# defining terms



## awoodnut (May 2, 2009)

Well I finally got time to try my new router. Tried out the plung on a free hand sign with some hand drawn letters.

I used some scrap and the layout went ok but then I got out the router. I defined a number of the terms I heard on the site; dust control (blowing the sawdust out of the way dosn't work so well), setting depth ( the outlining bit and the bigger bit wern't at quite the same height....oops), router stability (I can shure see what the skis are for), making firewood...about all the first effort is good for.

But hey, at least I was making sawdust. Beats mowing the lawns and painting the house.

Got my parts from Rousseau that where missing on the table I bought. They sent them for free. Awsome customer service from Andy at Rousseau. My centering jig will be in Tuesday and I should get it mouted next week.

Need to make some crown molding to beef up a hat rack with shelf I am making for the wife. Hopefully not to much firewood as it is birdseye maple.

Happy Memorial Day to everybody!!!!

Mike R


----------



## dutchman 46 (May 23, 2007)

*Congrats!*



awoodnut said:


> Well I finally got time to try my new router.
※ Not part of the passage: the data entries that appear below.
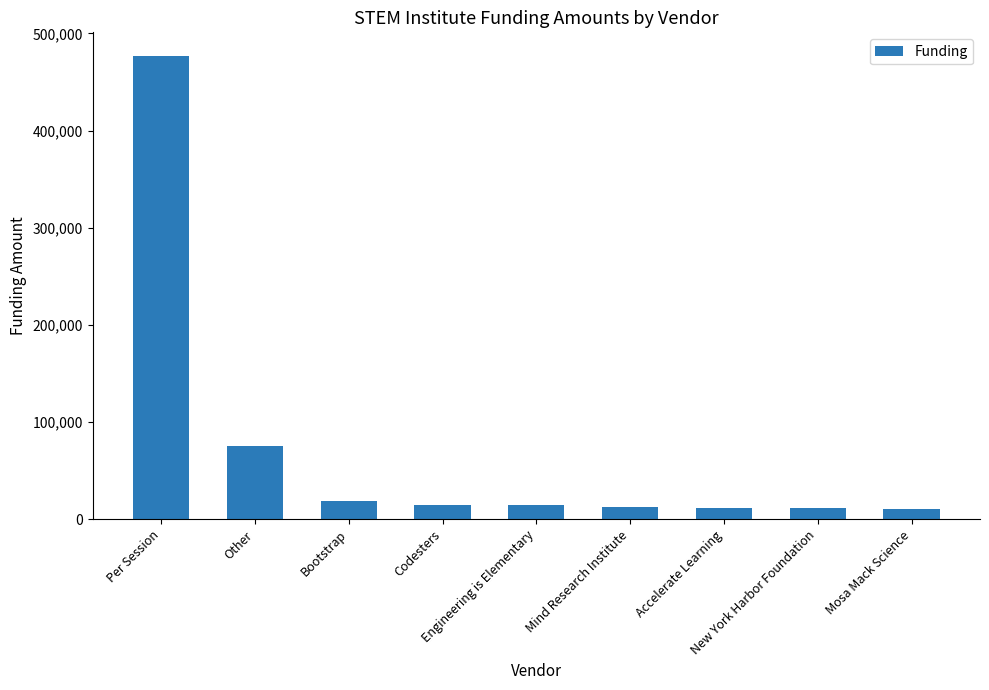

What is the label of the 9th bar from the left?

Mosa Mack Science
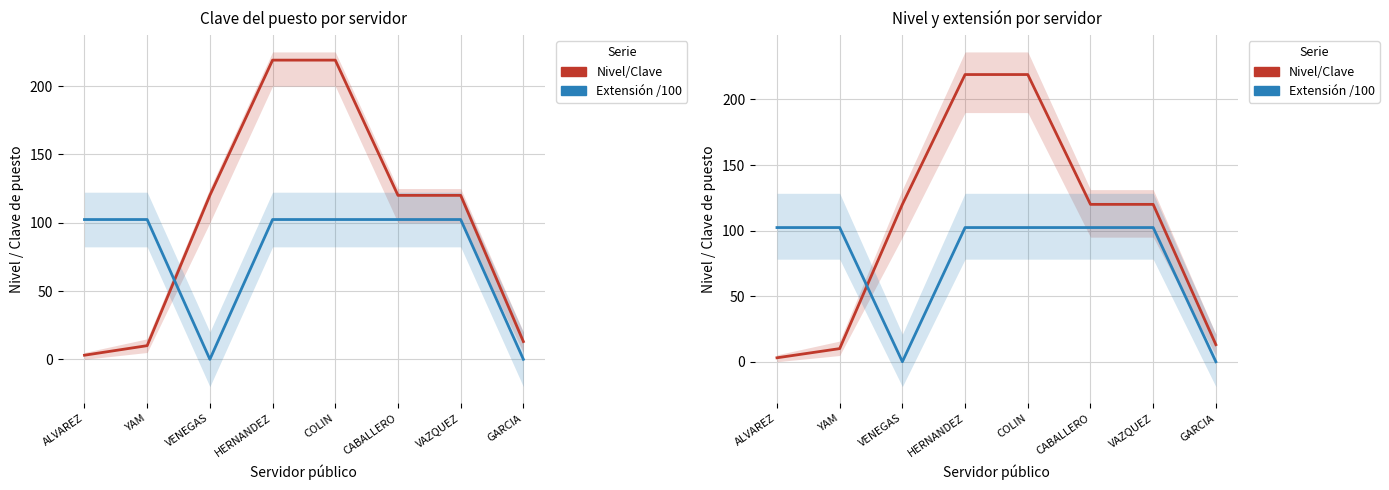

After their last crossing, which series has the higher values: Nivel/Clave or Extensión /100?

Nivel/Clave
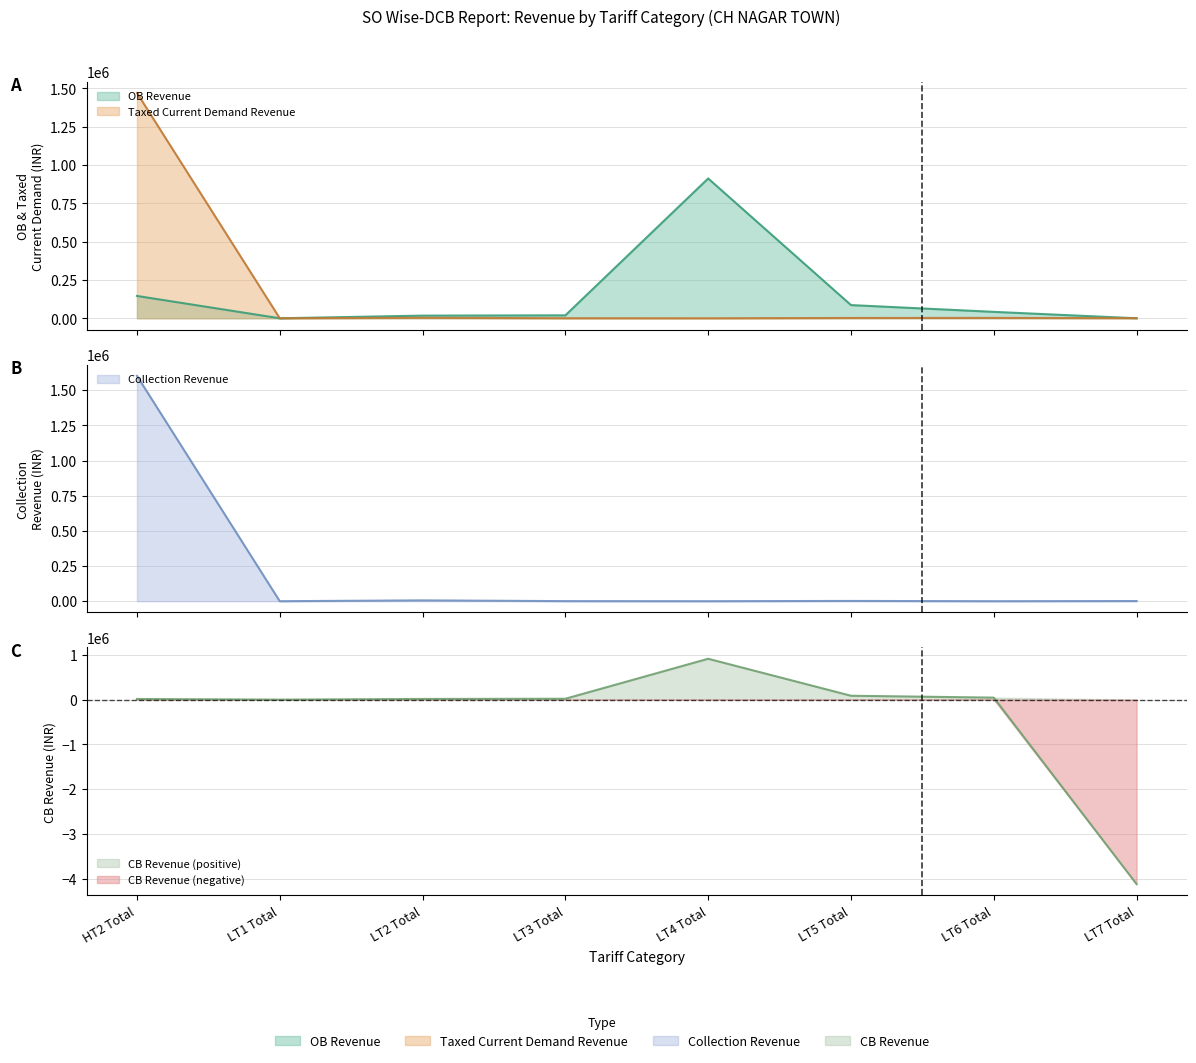

True or false: Collection Revenue has more than 2 interior local peaks.

False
Tried out the plung on a free hand sign with some hand drawn letters.
> 
> I used some scrap and the layout went ok but then I got out the router. I defined a number of the terms I heard on the site; dust control (blowing the sawdust out of the way dosn't work so well), setting depth ( the outlining bit and the bigger bit wern't at quite the same height....oops), router stability (I can shure see what the skis are for), making firewood...about all the first effort is good for.
> 
> ...


Welcome, and glad that you got to use the new router. Happy Memotial day to you as well. Now that you have used the router, How did it feel? Thanks for the post, and have a great day!:agree:


----------



## xplorx4 (Dec 1, 2008)

Sounds like you have a good day planned, I plan to go down and prep somemore oak for some shop projects.


----------